Results

The result of the tracking contains a nel::LandmarkData structure and a nel::EmotionResults vector.

  • The nel::LandmarkData consists of the following members:
    • scale, the size of the face (larger means closer the user to the camera)

    • roll, pitch, yaw, the 3 Euler angles of the face pose

    • translate, the position of the head center on the frame

    • the landmarks2d vector with either 0 or 49 points,

    • the landmarks3d vector with either 0 or 49 points,

    • and the isGood boolean value.

    The isGood indicates whether the tracking is deemed good enough.

    landmarks2d and landmarks3d contain 0 points if the tracker failed to find a face on the image, otherwise it always contain 49 points in the following structure:

    _images/landmarks.png

    landmarks3d contains the 3d coordinates of the frontal face in 3D space with 0 translation and 1 scale.

  • The nel::EmotionResults contains multiple nel::EmotionData elements with the following members:
    • probability, probability of the emotion

    • isActive, whether the probability is higher than an internal threshold

    • isDetectionSuccessful whether the tracking quality was good enough to reliable detect this emotion

    The order of the nel::EmotionData elements are the same as the emotions in nel::Tracker::get_emotion_IDs() and in nel::Tracker::get_emotion_names().

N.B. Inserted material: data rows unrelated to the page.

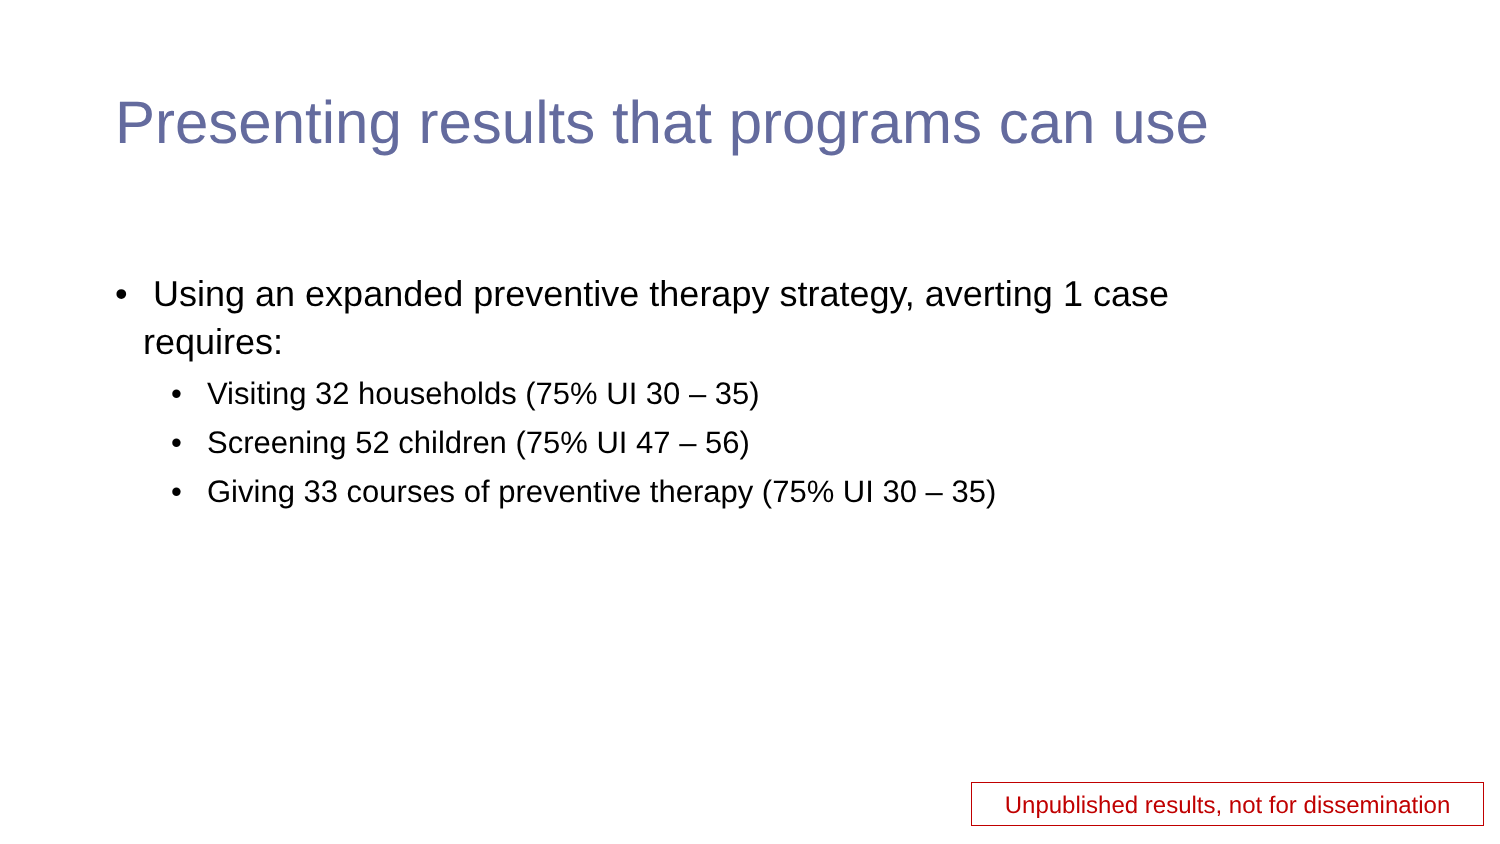Presenting results that programs can use
• Using an expanded preventive therapy strategy, averting 1 case requires:
• Visiting 32 households (75% UI 30 – 35)
• Screening 52 children (75% UI 47 – 56)
• Giving 33 courses of preventive therapy (75% UI 30 – 35)
Unpublished results, not for dissemination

Interpretation of the classifier output

The probability output of the Realeyes classifier (from the nel::EmotionData structure) has the following properties:

  • It is a continuous value from the [0,1] range

  • It changes depending on type and number of facial features activated

  • It typically indicates facial activity in regions of face that correspond to a given facial expression

  • Strong facial wrinkles or shadows can amplify the classifier sensitivity to corresponding facial regions

  • It is purposefully sensitive as the classifier is trained to capture slight expressions

  • It should not be interpreted as intensity of a given facial expression

  • It is not possible to prescribe which facial features correspond to what output levels due to the nature of the used ML models

We recommend the following interpretation of the probability output:

  • values close to 0
    • no or very little activity on the face with respect to a given facial expression

  • values between 0 and binary threshold
    • some facial activity was perceived, though in the view of the classifier it does not amount to a basic facial expression

  • values just below binary threshold
    • high facial activity was perceived, which under some circumstances may be interpreted as true basic facial expression, while under others not (e.g. watching ads vs. playing games)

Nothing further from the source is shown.